A notícia da alteração da medida de coação foi dada pela agência Lusa no próprio dia da decisão, mas desconhecia-se até agora a fundamentação da decisão tomada pela 9.ª Secção da Relação de Lisboa.

De acordo com o acórdão a que o Observador teve acesso, o raciocínio do coletivo composto pelos desembargadores Almeida Cabral (relator) e Rui Rangel (adjunto) é o seguinte:

  • O tribunal acredita que os indícios recolhidos pelo Ministério Público para os crimes de corrupção e de branqueamento imputados a Orlando Figueira “são robustos” e “é muito forte a probabilidade de ao recorrente vir a ser imposta uma condenação, fixada em pena de prisão”;
  • Apesar de reconhecer que existe o “perigo de fuga” e de “perturbação de inquérito” — sendo que bastaria a comprovação de apenas um deles para a manutenção da prisão preventiva –, o tribunal entende que a obrigação de permanência na habitação acautela devidamente esses perigos desde que Orlando Figueira seja, de facto, impedido de contactar com o exterior através da internet e de telemóveis. Como será feito esse controle?
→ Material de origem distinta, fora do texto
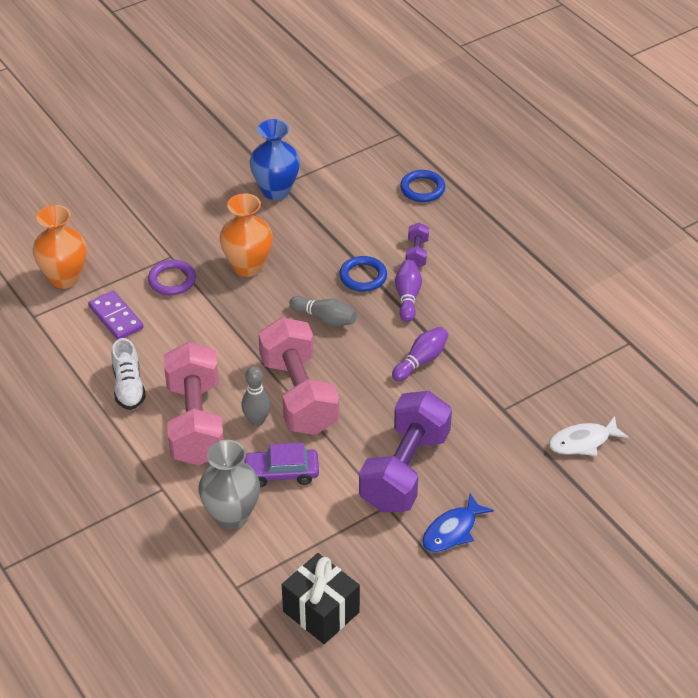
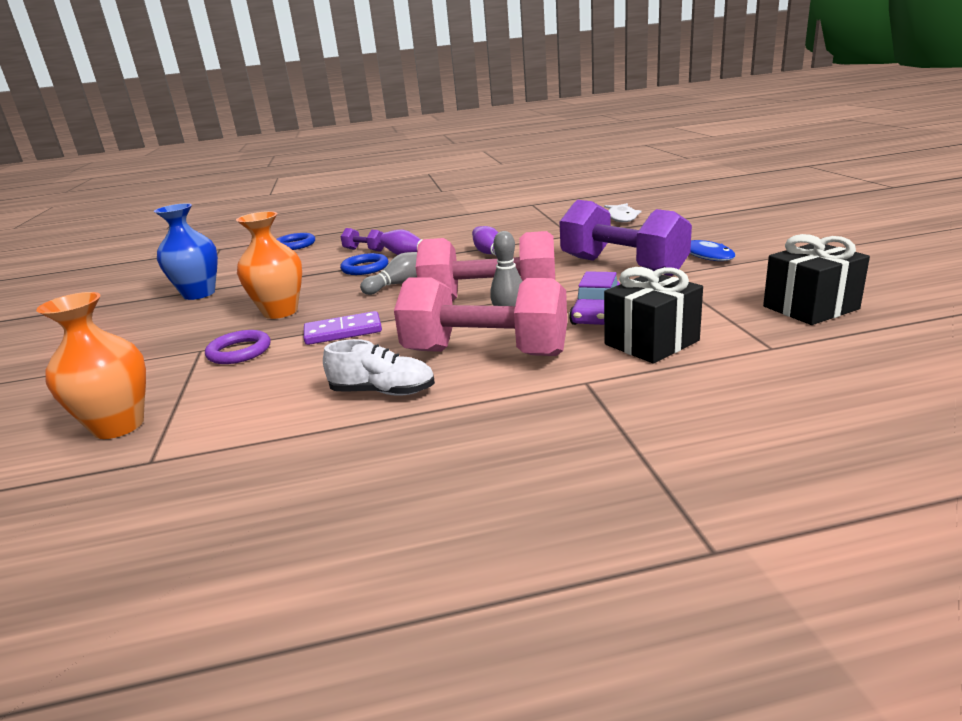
camera: 65 degrees left, 20 degrees down
purple domino [88,290,143,340] -> purple domino moved to [304,311,382,345]
grey vase [198,440,260,529] -> black gift [604,267,703,364]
É uma pergunta que ainda não tem resposta, sendo certo que Orlando Figueira ainda aguarda da execução da decisão do tribunal.
  • Quanto ao perigo de fuga, os desembargadores acreditam que a “sua formação cultural” e o facto de ter sido “magistrado do Ministério Público”, faz com que Orlando Figueira seja “um cidadão com responsabilidades e deveres acrescidos”. Por isso mesmo, a Relação de Lisboa tem a convicção de que o magistrado ficará em Portugal para “afirmar e comprovar a sua invocada inocência, com o consequente refazer da sua imagem e credibilidade social”.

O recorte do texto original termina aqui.